Out of the listing below, copy every line that carries the string "scroll".

• SOURCE DATA
BEGIN
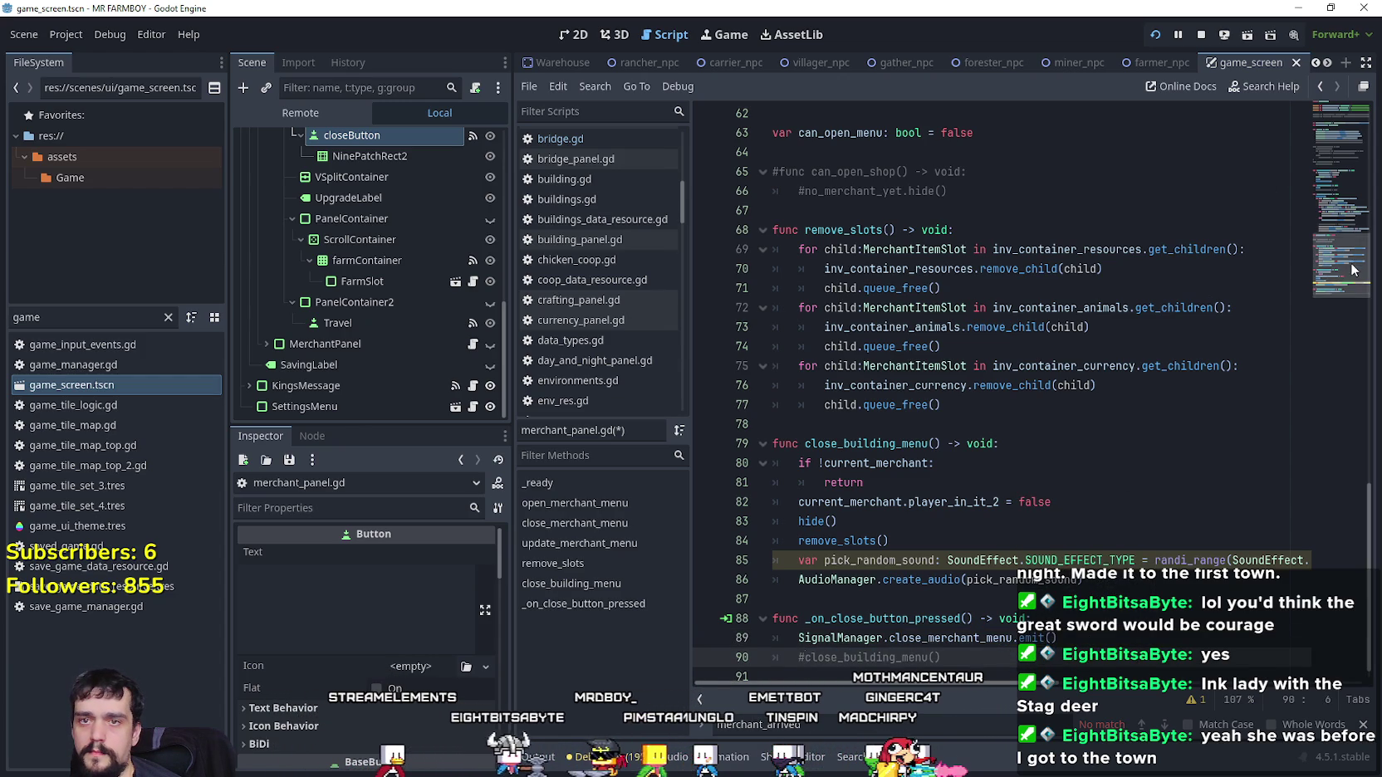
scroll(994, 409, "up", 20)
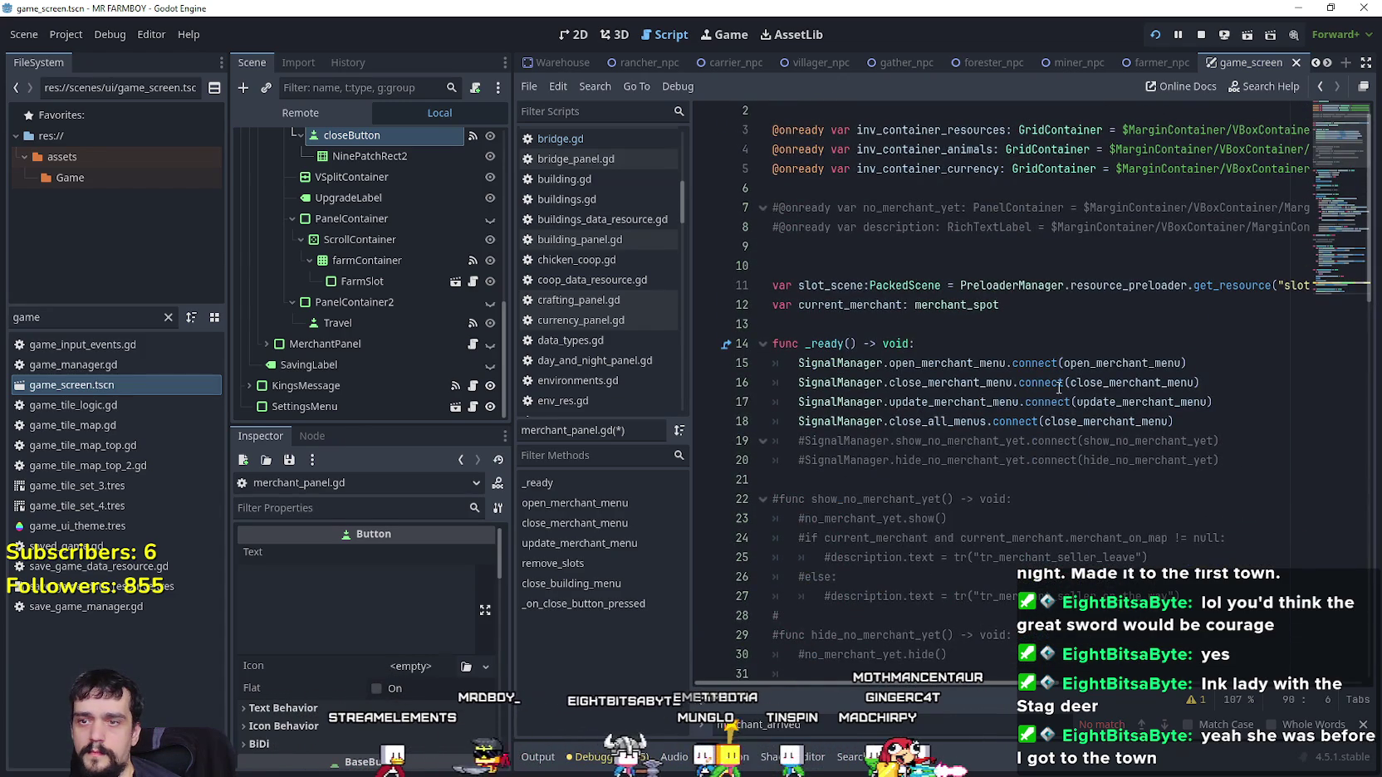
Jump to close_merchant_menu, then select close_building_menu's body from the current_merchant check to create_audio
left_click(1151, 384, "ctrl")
END
BEGIN
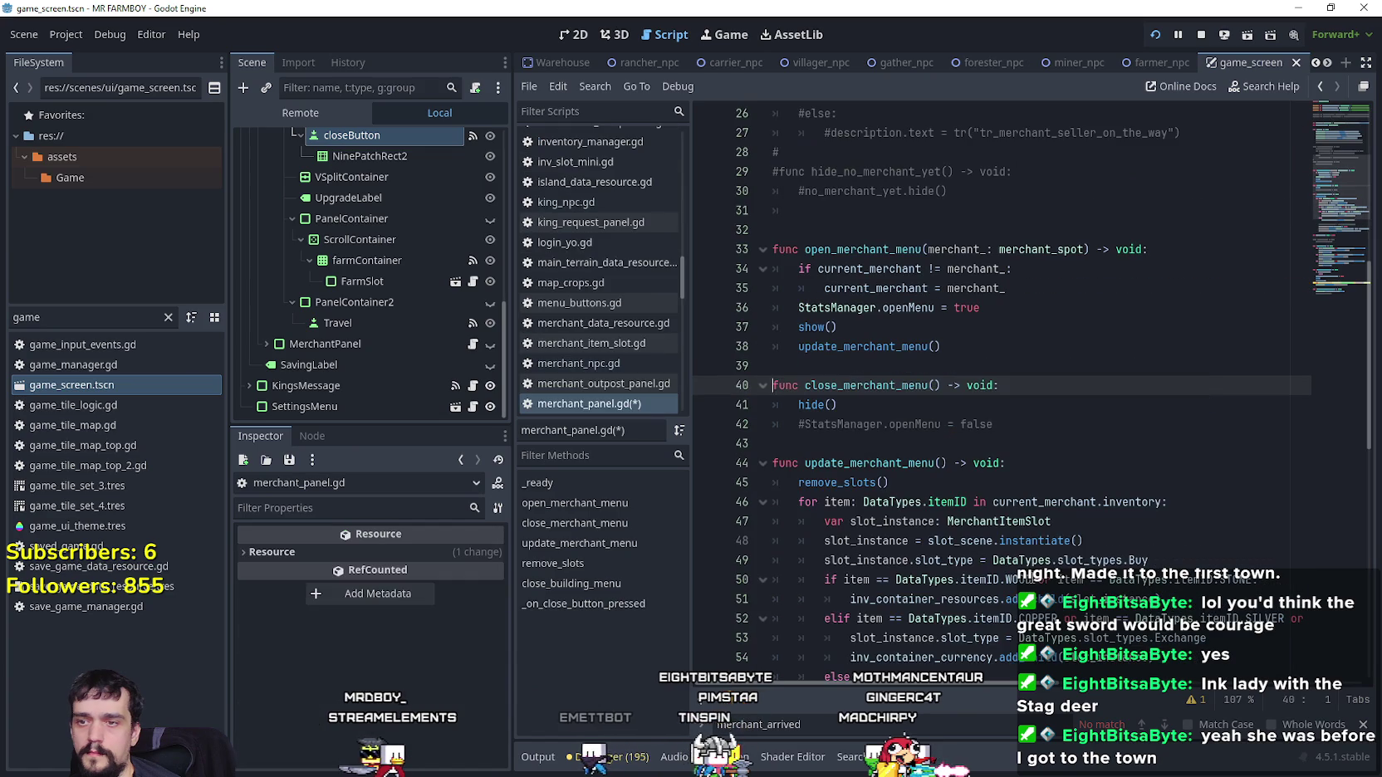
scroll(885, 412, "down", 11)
END
• ANSWER AREA
scroll(994, 409, "up", 20)
scroll(885, 412, "down", 11)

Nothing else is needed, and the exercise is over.